At first we thought reading and writing of the SQLite database using background tasks would be done in the same manner as non background tasks, but it failed to gain access to the existing database, returning with error messages like ‘no such table’.

To try and solve that problem we looked into how Neurosynth uses Celery for their background tasks and found that they created a subclass of Celery Tasks - namely NeurosynthTask. However, the attempt did not result in the background task successfully reading and writing the database.

Then from further researching online, we found a solution which uses a new database session for background tasks. In addition to creating a scoped session for the background task, we also had to create a new sublass of Celery Tasks - ‘SqlAlchemyTask’ which removes the session at the end of the task to ensure a closed connection.

Implementing Neurosynth Viewer

The initial problem that surfaced was to how web pages that consisted of the Neurosynth Viewer were dynamically created depending on the Term/Component selected. This presented a challenge on how we could feed the location of the relevant Component to the Viewer script in order to load the correct brain images

What made part of the implementation easy for us was Flask’s ability to generate macro fields to add Python functions within the HTML code that provided the location of the brain images for the relevant page. This made it easy to embedded within the Javascript code for the Viewer.
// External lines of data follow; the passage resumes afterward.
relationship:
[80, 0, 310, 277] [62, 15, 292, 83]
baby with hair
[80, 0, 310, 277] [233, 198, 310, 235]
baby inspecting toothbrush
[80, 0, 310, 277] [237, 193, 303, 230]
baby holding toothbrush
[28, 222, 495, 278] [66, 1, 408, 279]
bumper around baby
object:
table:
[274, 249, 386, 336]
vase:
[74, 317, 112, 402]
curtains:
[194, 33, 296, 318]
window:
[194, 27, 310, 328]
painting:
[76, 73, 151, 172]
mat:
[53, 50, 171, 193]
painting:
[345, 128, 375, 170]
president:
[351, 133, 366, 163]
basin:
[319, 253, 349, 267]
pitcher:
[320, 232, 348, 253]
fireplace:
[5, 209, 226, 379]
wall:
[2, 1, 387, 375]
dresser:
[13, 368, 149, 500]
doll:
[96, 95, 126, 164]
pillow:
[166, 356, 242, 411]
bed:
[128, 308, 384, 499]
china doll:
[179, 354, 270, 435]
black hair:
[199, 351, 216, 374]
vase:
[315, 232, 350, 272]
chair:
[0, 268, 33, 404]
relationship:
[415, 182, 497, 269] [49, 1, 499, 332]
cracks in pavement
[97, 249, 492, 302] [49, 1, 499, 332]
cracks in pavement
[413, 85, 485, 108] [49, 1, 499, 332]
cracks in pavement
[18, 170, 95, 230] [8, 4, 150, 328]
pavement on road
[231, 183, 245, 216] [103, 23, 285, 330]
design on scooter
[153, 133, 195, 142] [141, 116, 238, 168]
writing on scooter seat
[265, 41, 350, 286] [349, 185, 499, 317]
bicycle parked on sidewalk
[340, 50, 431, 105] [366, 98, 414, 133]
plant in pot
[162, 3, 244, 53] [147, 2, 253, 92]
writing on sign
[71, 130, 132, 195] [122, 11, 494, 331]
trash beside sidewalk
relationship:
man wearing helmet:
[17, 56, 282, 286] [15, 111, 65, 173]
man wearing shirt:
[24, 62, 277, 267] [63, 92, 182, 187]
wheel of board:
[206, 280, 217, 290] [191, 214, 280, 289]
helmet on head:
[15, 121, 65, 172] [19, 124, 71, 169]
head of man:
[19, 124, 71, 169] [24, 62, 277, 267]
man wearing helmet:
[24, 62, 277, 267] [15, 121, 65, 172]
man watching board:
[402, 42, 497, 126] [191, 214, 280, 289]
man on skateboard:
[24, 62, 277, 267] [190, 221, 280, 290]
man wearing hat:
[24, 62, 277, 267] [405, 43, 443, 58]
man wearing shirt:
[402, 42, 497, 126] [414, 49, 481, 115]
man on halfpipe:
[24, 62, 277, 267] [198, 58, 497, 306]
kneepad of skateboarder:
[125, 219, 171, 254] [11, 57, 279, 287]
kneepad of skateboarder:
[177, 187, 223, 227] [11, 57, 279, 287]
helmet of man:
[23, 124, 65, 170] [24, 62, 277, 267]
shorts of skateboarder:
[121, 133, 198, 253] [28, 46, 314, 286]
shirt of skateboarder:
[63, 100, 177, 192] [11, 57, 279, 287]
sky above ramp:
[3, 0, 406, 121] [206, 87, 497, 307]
One issue we had in particular was loading specific brain images that were in 64-bit format, which had an incompatibility issue with the Viewer. This was resolved by regenerating the Viewer code using the CoffeeScript libraries provided by the GitHub repository.
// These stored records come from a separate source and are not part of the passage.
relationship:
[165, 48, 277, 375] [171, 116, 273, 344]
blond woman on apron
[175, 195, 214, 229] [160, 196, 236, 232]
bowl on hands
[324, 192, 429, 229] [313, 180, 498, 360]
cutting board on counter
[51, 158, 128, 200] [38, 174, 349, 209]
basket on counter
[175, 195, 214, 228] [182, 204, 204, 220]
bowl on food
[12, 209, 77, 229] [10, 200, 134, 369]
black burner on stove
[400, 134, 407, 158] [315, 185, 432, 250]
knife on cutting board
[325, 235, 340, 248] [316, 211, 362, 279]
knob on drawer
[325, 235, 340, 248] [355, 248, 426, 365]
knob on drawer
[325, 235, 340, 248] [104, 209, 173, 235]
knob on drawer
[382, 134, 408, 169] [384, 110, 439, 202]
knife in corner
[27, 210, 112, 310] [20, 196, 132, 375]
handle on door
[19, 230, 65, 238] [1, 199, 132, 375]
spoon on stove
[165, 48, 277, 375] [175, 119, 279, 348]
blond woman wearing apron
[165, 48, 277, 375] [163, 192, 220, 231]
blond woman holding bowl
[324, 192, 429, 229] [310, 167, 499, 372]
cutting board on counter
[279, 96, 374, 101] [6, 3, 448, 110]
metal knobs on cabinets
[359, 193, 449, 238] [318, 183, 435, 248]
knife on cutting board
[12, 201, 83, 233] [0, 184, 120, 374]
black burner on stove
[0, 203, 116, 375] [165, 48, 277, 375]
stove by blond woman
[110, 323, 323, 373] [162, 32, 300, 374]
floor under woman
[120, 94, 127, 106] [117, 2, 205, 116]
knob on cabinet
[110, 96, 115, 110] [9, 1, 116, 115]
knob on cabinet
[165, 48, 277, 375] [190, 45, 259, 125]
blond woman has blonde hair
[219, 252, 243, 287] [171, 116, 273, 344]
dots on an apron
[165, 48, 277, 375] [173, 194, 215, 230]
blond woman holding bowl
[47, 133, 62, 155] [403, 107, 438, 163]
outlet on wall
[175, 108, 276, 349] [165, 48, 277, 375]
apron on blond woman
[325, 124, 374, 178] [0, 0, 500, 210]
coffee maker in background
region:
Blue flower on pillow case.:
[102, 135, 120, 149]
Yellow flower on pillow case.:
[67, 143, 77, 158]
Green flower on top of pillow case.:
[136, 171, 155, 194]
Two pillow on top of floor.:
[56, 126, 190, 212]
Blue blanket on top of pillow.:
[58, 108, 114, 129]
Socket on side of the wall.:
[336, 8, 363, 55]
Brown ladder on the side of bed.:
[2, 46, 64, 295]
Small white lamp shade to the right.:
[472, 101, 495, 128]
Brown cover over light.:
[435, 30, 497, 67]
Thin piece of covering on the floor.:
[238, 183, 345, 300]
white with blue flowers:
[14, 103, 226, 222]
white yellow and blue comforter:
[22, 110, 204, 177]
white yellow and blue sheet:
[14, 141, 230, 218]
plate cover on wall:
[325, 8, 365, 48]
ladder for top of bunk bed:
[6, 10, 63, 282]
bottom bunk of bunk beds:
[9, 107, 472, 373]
Another particular issue we had was the brain image generation on Terms for an individual Movie. This involved the process of merging relevant brain images into one.

Our initial approach for this was to use an FSL interface to merge brain images into a 4D brain image. However this still rose incompatibility issues with the Viewer. This was later resolved with our client recommending the AFNI interface to merge the brain images into one that can be read by the viewer.
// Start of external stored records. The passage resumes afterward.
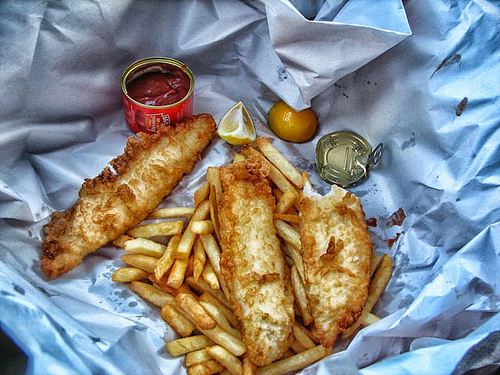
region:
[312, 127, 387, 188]
A silver lid of a can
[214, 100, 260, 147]
A slice of yellow lemon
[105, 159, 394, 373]
Many yellow french fries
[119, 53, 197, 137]
A small red can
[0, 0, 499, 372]
A blue crumpled fabric with food on it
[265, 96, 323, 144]
A round yellow lemon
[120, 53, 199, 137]
Red substance in a can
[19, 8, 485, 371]
an order of food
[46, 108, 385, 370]
three pieces of fish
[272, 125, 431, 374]
broken piece of fish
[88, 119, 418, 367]
fish on top of fries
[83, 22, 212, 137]
a can next to fish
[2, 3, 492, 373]
food on top of paper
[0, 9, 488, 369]
the paper is white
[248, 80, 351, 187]
a yellow lemon wedge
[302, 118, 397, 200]
lid to the can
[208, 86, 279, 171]
a slice of lemon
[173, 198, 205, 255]
french fry next to french fry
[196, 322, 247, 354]
french fry next to french fry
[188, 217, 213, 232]
french fry next to french fry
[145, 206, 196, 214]
french fry next to french fry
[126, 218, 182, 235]
french fry next to french fry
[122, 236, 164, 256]
french fry next to french fry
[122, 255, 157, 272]
french fry next to french fry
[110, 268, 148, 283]
french fry next to french fry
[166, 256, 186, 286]
french fry next to french fry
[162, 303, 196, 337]
french fry next to french fry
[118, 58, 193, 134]
A red opened can of tomato paste.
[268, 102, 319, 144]
Skin of an orange half.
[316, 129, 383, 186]
A gold can lid on a white paper.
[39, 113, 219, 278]
A large brown piece of fried fish touching a red can.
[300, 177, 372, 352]
Smallest piece of fish with bite taken out of it.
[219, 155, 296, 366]
Medium sized piece of fried fish over fries.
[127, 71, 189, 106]
Red paste in a red can.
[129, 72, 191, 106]
Thick red paste in a red can.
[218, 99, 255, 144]
An orange quarter touching a piece of fish.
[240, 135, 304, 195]
Two top most french fries.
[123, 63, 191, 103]
the food is red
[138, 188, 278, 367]
french fries on cloth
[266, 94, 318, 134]
the lemon is yellow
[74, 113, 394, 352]
the food is fried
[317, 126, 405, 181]
the top is silver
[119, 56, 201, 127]
the can is red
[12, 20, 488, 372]
the cloth is blue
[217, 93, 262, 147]
the lemon is cut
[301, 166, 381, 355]
the food is eaten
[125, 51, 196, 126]
the can is open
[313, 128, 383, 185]
aluminum top of a can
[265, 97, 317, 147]
whole yellow lemon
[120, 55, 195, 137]
opened aluminum can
Deployment: Heroku vs Digital Ocean

Based on the research done in COMP204P, we recommended and agreed with our client to deploy the demo version of INcDb on the Heroku platform.

However during the deployment of INcDb, we discover that Heroku does not have persistant storage and is unable to install required Python packages like SciPy and NumPy.

  • We manage to resolve the issue with persistant storage by storing the uploaded dataset on Amazon S3.

  • We tried installing different type of custom Heroku buildpack for Python, Numpy, and Scipy without success.

In the end, we decided to deploy INcDb on Digital Ocean instead as it is a remote Linux machine and we will have the full root access to the machine. The root access allow us to install all the required Python packages. Having a remote machine with 20GB also allows us to move the storage to the machine and remove the reliance on a third party storage server. However as each dataset usually contains more than 1GB of brain images, we will recommend our client to use Amazon S3 as the storage server when the website goes into production.